USDA Clarifies Gene Editing Oversight

Gene editing could rapidly introduce new crop varieties that otherwise take years or decades to develop.
Gene editing could rapidly introduce new crop varieties that otherwise take years or decades to develop.
(USDA)

As methods and applications for biotechnology in agriculture continue to advance at a rapid pace, regulators work to maintain a balance between safety and potentially rapid progress in food production. Recent clarification from U.S. Secretary of Agriculture Sonny Perdue on oversight of genomic editing intends to facilitate innovation while continuing to monitor the technology for safety concerns.

Genomic editing techniques, such as CRISPR-Cas9 (clustered regularly interspaced short palindromic repeats and CRISPR-associated protein 9), have recently emerged as promising tools for quickly introducing desirable traits for use in plant and animal breeding. Genomic editing differs from genetic engineering in that scientists delete, insert or substitute pieces of DNA within a species. Genetic engineering, in contrast, modifies an organism by adding genetic material from a different organism, such as Bt corn, which incorporates a gene from Bacillus thuringiensis, a soil bacterium that produces a protein toxic to Lepidoptera larvae such as corn borers.

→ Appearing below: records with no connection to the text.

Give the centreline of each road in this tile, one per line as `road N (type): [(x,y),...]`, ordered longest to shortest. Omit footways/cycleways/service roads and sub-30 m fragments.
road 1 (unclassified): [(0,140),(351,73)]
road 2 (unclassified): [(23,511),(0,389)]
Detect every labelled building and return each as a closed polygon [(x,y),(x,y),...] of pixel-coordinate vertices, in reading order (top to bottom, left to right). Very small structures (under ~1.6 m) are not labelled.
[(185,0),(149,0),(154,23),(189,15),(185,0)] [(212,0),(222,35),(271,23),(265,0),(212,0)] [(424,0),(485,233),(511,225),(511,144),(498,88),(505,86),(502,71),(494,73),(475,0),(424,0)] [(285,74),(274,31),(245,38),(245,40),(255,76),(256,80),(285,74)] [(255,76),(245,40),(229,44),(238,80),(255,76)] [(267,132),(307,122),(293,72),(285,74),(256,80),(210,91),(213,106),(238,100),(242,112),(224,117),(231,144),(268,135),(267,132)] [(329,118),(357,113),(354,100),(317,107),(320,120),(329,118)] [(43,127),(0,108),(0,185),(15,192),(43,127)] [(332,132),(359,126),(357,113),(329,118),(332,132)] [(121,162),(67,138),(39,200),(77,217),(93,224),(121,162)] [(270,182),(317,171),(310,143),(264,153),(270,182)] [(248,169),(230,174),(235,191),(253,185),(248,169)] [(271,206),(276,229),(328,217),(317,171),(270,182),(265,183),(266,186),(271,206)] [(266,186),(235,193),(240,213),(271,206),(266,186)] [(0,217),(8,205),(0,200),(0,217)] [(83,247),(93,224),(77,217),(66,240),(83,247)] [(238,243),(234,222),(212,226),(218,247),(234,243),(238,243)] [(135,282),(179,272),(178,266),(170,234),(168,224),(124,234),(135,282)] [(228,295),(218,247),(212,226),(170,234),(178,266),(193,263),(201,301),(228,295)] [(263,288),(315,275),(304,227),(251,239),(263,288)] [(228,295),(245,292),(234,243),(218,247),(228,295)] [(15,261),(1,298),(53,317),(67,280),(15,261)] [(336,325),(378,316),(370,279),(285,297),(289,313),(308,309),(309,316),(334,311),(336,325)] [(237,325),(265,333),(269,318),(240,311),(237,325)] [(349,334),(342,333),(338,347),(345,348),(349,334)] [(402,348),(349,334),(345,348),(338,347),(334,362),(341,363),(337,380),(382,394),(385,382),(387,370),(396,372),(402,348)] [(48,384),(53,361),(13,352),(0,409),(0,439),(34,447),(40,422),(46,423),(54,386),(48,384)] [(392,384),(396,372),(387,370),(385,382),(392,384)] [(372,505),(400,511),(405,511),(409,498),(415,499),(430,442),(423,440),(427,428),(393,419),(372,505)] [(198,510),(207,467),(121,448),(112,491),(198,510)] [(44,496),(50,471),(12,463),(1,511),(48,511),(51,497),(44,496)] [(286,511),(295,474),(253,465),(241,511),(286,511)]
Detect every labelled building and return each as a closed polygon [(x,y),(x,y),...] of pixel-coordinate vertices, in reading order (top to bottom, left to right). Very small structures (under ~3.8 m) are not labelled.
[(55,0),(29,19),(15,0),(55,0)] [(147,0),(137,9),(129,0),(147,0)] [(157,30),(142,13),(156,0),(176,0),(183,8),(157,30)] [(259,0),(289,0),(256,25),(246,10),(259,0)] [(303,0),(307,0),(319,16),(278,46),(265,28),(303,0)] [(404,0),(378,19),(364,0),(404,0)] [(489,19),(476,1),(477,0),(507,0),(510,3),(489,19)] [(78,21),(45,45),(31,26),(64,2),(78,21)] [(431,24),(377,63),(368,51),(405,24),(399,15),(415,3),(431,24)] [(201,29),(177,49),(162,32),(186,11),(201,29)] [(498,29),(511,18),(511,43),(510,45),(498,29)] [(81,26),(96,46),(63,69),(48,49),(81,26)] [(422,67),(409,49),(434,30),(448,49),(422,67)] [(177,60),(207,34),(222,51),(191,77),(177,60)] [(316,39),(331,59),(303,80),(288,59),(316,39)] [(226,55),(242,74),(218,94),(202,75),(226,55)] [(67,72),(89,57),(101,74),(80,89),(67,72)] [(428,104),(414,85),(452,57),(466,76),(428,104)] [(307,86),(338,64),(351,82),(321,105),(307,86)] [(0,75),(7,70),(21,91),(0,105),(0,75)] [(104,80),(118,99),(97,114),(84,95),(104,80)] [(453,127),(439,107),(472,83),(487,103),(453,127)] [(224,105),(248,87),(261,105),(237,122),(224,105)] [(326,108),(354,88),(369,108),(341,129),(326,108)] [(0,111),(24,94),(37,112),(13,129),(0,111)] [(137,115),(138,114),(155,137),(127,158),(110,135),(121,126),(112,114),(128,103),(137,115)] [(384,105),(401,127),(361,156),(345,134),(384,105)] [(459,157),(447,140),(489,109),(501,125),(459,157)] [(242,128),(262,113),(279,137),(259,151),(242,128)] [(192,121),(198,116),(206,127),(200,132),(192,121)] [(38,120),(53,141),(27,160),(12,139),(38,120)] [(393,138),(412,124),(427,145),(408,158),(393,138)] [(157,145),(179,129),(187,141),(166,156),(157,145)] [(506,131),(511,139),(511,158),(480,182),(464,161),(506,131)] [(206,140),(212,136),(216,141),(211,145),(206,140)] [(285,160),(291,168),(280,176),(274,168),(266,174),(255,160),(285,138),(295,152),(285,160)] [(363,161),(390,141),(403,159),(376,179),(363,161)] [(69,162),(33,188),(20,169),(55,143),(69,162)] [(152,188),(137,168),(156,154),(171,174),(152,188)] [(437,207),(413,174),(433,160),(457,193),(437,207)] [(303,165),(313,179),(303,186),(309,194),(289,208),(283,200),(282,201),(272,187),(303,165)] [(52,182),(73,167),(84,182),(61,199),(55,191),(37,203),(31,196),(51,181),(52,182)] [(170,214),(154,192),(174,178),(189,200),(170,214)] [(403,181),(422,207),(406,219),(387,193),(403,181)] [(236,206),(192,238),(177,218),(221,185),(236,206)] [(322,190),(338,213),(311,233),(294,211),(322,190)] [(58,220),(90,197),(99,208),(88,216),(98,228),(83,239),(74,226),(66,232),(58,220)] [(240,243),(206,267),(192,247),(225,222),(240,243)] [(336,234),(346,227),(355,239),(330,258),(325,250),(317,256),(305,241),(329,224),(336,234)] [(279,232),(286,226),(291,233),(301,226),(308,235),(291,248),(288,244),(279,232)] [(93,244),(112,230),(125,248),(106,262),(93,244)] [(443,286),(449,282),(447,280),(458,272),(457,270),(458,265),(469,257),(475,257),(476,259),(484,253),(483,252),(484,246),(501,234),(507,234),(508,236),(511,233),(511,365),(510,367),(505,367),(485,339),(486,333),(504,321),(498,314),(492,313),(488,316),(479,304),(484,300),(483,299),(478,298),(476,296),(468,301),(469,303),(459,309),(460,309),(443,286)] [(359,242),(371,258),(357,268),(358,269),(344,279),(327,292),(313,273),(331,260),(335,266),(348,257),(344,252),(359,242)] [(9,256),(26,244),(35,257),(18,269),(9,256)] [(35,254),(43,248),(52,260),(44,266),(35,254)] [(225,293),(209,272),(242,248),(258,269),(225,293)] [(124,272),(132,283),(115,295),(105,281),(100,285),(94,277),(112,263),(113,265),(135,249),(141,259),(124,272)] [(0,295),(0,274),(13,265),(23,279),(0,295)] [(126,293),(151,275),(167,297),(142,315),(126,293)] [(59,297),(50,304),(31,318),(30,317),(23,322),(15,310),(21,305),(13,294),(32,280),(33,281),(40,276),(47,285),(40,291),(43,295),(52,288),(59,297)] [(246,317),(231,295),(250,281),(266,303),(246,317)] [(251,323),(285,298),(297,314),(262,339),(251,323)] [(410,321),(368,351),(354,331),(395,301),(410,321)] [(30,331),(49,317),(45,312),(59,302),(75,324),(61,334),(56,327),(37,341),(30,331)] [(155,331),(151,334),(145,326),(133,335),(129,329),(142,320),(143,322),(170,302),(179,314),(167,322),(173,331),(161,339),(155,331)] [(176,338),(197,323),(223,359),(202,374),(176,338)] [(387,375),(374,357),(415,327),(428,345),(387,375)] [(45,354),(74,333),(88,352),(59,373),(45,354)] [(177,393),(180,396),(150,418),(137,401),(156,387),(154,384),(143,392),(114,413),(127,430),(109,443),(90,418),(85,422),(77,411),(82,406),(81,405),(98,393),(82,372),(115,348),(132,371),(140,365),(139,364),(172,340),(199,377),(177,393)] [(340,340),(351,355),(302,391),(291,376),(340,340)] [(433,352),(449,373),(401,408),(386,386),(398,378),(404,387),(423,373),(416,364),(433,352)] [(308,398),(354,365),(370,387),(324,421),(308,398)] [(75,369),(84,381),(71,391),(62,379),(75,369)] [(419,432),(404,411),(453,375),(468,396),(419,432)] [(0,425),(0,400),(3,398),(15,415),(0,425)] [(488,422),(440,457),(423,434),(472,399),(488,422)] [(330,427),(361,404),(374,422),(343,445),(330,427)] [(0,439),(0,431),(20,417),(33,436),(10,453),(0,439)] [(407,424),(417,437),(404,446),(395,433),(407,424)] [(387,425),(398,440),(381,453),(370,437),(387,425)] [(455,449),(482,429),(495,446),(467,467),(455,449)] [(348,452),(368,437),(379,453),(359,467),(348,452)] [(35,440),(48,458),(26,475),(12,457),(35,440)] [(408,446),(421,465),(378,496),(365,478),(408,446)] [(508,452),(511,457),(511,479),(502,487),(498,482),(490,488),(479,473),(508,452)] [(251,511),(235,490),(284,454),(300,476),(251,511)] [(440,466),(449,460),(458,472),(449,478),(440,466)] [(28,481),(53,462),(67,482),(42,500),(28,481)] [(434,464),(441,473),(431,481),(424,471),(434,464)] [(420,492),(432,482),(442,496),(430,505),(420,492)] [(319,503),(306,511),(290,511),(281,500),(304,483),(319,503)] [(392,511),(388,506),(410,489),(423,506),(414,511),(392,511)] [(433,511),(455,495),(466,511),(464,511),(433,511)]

USDA notes that, under its biotechnology regulations, it does not regulate or plan to regulate plants that could otherwise have been developed through traditional breeding techniques as long as they are not plant pests or developed using plant pests. Genomic editing, the agency notes, can introduce traits and create new plant varieties that are indistinguishable from those developed through traditional breeding methods. These biotechnology tools can, however, greatly increase speed and precision compared with conventional plant breeding, potentially saving years or decades for introducing valuable traits.

According to the clarification, USDA does not intent to regulate plant varieties with the following changes:

  • Deletions—the change to the plant is solely a genetic deletion of any size.
  • Single base pair substitutions—the change to the plant is a single base pair substitution.
  • Insertions from compatible plant relatives—the change to the plant solely introduces nucleic acid sequences from a compatible relative that could otherwise cross with the recipient organism and produce viable progeny through traditional breeding.
  • Complete Null Segregants—off-spring of a genetically engineered plant that does not retain the change of its parent.

“With this approach, USDA seeks to allow innovation when there is no risk present,” says Secretary Perdue. “At the same time, I want to be clear to consumers that we will not be stepping away from our regulatory responsibilities. While these crops do not require regulatory oversight, we do have an important role to play in protecting plant health by evaluating products developed using modern biotechnology.”